The study reveald that consumption of diesel generator sets accounted for 59 per cent of the total diesel sale in the city in the fiscal year 2011-12. “The annual emission of carbon monoxide and black carbon from the diesel generators was 1,181 and 135 tonnes respectively, while the total installed capacity for power generation was around 198 MW, which is equivalent to 28 per cent of the total energy supplied by the Nepal Electricity Authority (NEA) to the national grid,” reported the study that estimated around 200,000 generator sets being used across the country.
“Some 30 gm carbon dioxide is emitted per kilowatt (KW) per hour from diesel generator sets, which is significantly high compared to vehicular emission standards,” an environmentalist and expert in air pollution monitoring and mitigation Toran Sharma, on the occasion, said, adding that the emission from diesel generator sets can be compared with the transport sector. “But more scientific studies could only reveal their contribution to pollution.”
Though, the Ministry of Science, Technology and Environment has fixed the standards for diesel generator sets, it has been flouted due to lack of effective monitoring,
Anjila Manandhar of Clean Air Network Nepal – a non governmental organisation that conducted the research – said that the increased use of diesel generators for power consumption has contributed significantly to pollution, with the air containing harmful substances and black carbon that have serious impacts on the public health and the climate.
“There has been an unprecedented rise in the import of diesel generator sets since the fiscal year 2008-09 as the power outage went up to as long as 18 hours a day,” she added.

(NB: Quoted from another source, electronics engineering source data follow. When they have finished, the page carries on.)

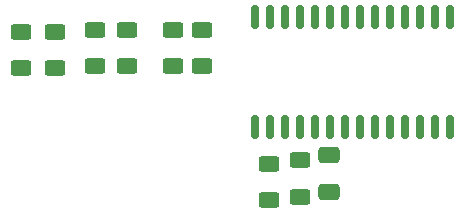
<source format=gbp>
G04 #@! TF.GenerationSoftware,KiCad,Pcbnew,7.0.7*
G04 #@! TF.CreationDate,2024-03-19T10:03:33+01:00*
G04 #@! TF.ProjectId,Poly_UA_controller_6enc_4sw,506f6c79-5f55-4415-9f63-6f6e74726f6c,rev?*
G04 #@! TF.SameCoordinates,Original*
G04 #@! TF.FileFunction,Paste,Bot*
G04 #@! TF.FilePolarity,Positive*
%FSLAX46Y46*%
G04 Gerber Fmt 4.6, Leading zero omitted, Abs format (unit mm)*
G04 Created by KiCad (PCBNEW 7.0.7) date 2024-03-19 10:03:33*
%MOMM*%
%LPD*%
G01*
G04 APERTURE LIST*
G04 Aperture macros list*
%AMRoundRect*
0 Rectangle with rounded corners*
0 $1 Rounding radius*
0 $2 $3 $4 $5 $6 $7 $8 $9 X,Y pos of 4 corners*
0 Add a 4 corners polygon primitive as box body*
4,1,4,$2,$3,$4,$5,$6,$7,$8,$9,$2,$3,0*
0 Add four circle primitives for the rounded corners*
1,1,$1+$1,$2,$3*
1,1,$1+$1,$4,$5*
1,1,$1+$1,$6,$7*
1,1,$1+$1,$8,$9*
0 Add four rect primitives between the rounded corners*
20,1,$1+$1,$2,$3,$4,$5,0*
20,1,$1+$1,$4,$5,$6,$7,0*
20,1,$1+$1,$6,$7,$8,$9,0*
20,1,$1+$1,$8,$9,$2,$3,0*%
G04 Aperture macros list end*
%ADD10RoundRect,0.250000X0.650000X-0.412500X0.650000X0.412500X-0.650000X0.412500X-0.650000X-0.412500X0*%
%ADD11RoundRect,0.150000X0.150000X-0.875000X0.150000X0.875000X-0.150000X0.875000X-0.150000X-0.875000X0*%
%ADD12RoundRect,0.250000X0.625000X-0.400000X0.625000X0.400000X-0.625000X0.400000X-0.625000X-0.400000X0*%
%ADD13RoundRect,0.250000X-0.625000X0.400000X-0.625000X-0.400000X0.625000X-0.400000X0.625000X0.400000X0*%
G04 APERTURE END LIST*
D10*
X143535400Y-58878000D03*
X143535400Y-55753000D03*
D11*
X153720800Y-53341800D03*
X152450800Y-53341800D03*
X151180800Y-53341800D03*
X149910800Y-53341800D03*
X148640800Y-53341800D03*
X147370800Y-53341800D03*
X146100800Y-53341800D03*
X144830800Y-53341800D03*
X143560800Y-53341800D03*
X142290800Y-53341800D03*
X141020800Y-53341800D03*
X139750800Y-53341800D03*
X138480800Y-53341800D03*
X137210800Y-53341800D03*
X137210800Y-44041800D03*
X138480800Y-44041800D03*
X139750800Y-44041800D03*
X141020800Y-44041800D03*
X142290800Y-44041800D03*
X143560800Y-44041800D03*
X144830800Y-44041800D03*
X146100800Y-44041800D03*
X147370800Y-44041800D03*
X148640800Y-44041800D03*
X149910800Y-44041800D03*
X151180800Y-44041800D03*
X152450800Y-44041800D03*
X153720800Y-44041800D03*
D12*
X132765800Y-45110400D03*
X132765800Y-48210400D03*
X120269000Y-48388200D03*
X120269000Y-45288200D03*
D13*
X130251200Y-48210400D03*
X130251200Y-45110400D03*
X117450200Y-45288200D03*
X117450200Y-48388200D03*
D12*
X126415800Y-48210400D03*
X126415800Y-45110400D03*
D13*
X123697400Y-45110400D03*
X123697400Y-48210400D03*
X141020800Y-56159400D03*
X141020800Y-59259400D03*
D12*
X138404600Y-59564200D03*
X138404600Y-56464200D03*
M02*

</source>
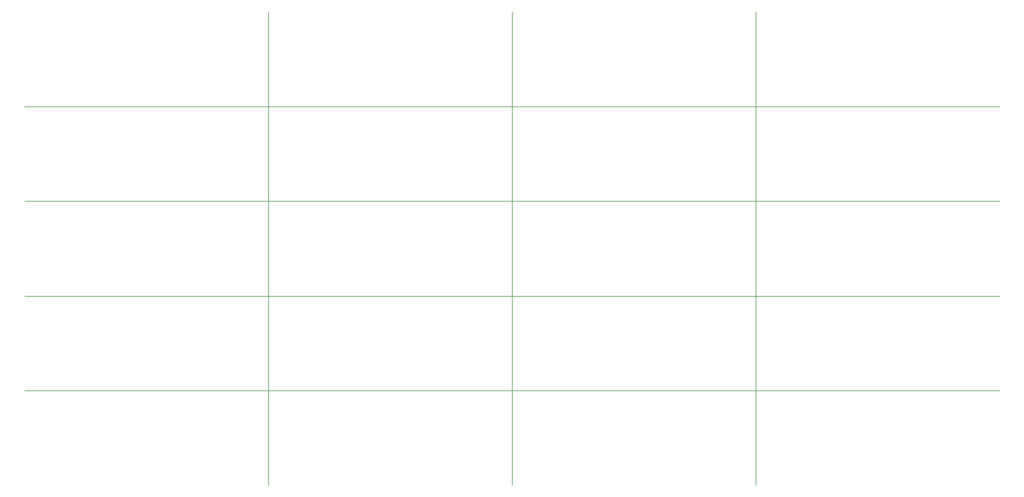
<source format=gbr>
G75*
G71*
%MOMM*%
%OFA0B0*%
%FSLAX53Y53*%
%IPPOS*%
%LPD*%
%ADD10C,0.00100*%
D10*
X0000000Y0014000D02*
X0144000Y0014000D01*
X0000000Y0028000D02*
X0144000Y0028000D01*
X0000000Y0042000D02*
X0144000Y0042000D01*
X0000000Y0056000D02*
X0144000Y0056000D01*
X0036000Y0000000D02*
X0036000Y0070000D01*
X0072000Y0000000D02*
X0072000Y0070000D01*
X0108000Y0000000D02*
X0108000Y0070000D01*
M02*

</source>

The study conducted by Clean Air Network Nepal with the technical support from Kathmandu University, and supported by Ministry of Science, Technology and Environment and World Bank, focused on a more detailed collaborative data in the city.Based on field visits, questionnaires, detailed information on the operation of diesel generator sets, fuel consumption and capacity, brand, model and efficiency of the generator sets, the research was carried out in various sectors like manufacturing industries, commercial sector, government, non government organisation, INGOs, diplomatic missions and hospitals.